Your Majesty, Your Royal Highness and friends.

On behalf of the American Friends Committee I accept our share of this award with humility and gratitude. We are humble because we recognise what we Quakers of today owe to the generations of Quakers who have for three centuries set the pattern of practical pacifism that we unfalteringly follow. We recognise also that the work of our Committee has been made possible through the cooperation of our fellow prize-winners, the Friends Service Council and by the support in funds, personel and in sympathetic understanding of thousands of Americans who are not members of our small Society of Friends.

We are grateful that in this award attention is again called to the need for the ideals that we profess – renunciation of all war – practical friendliness across frontiers, reconciliation with former enemies and former friends.

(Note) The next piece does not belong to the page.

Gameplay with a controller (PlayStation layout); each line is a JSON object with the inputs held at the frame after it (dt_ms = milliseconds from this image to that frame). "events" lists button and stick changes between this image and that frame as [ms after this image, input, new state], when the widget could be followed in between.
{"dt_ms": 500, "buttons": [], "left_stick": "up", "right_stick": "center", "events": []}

Today in America, in Europe and in Asia men need almost as never before to bear an appeal to reason and to patience.

If any should question the appropriateness of bestowing the peace prize upon a group rather than upon an outstanding individual we may say this: The common people of all nations want peace. In the presence of great impersonal forces they feel individually helpless to promote it. You are saying to them here today that common folk, not statesmen, nor generals nor great men of affairs, but just simple plain men and women like the few thousand Quakers and their friends, if they devote themselves to resolute insistence on goodwill in place of force, even in the face of great disaster past or threatened, can do something to build a better, peaceful world. The future hope of peace lies with such personal sacrificial service. To this ideal humble persons everywhere may contribute.

It is not enough merely for us to do good – feeding and clothing the needy and to receive their heartfelt thanks. We must find ways in which even the needy can share in service. To this end our committee is trying to find means. May I suggest to you and the other countries of Europe a way that you can help us. You will need for this help neither money nor material gifts.

All Europe is rightly anxious about the relations between the United States and the Soviet Union. Here is a place where you can help. Norway, your well loved country, and the other nations of Europe must be the bridge of understanding. You must not take sides with either of us, you must help both of us cooperate. And I know from contacts I have made with persons from many countries of Europe that already they are anxious to do just this. You must have faith to do this – faith in all men, even in Americans and Russians. We earnestly invite you to share in this way our ministry of reconciliation.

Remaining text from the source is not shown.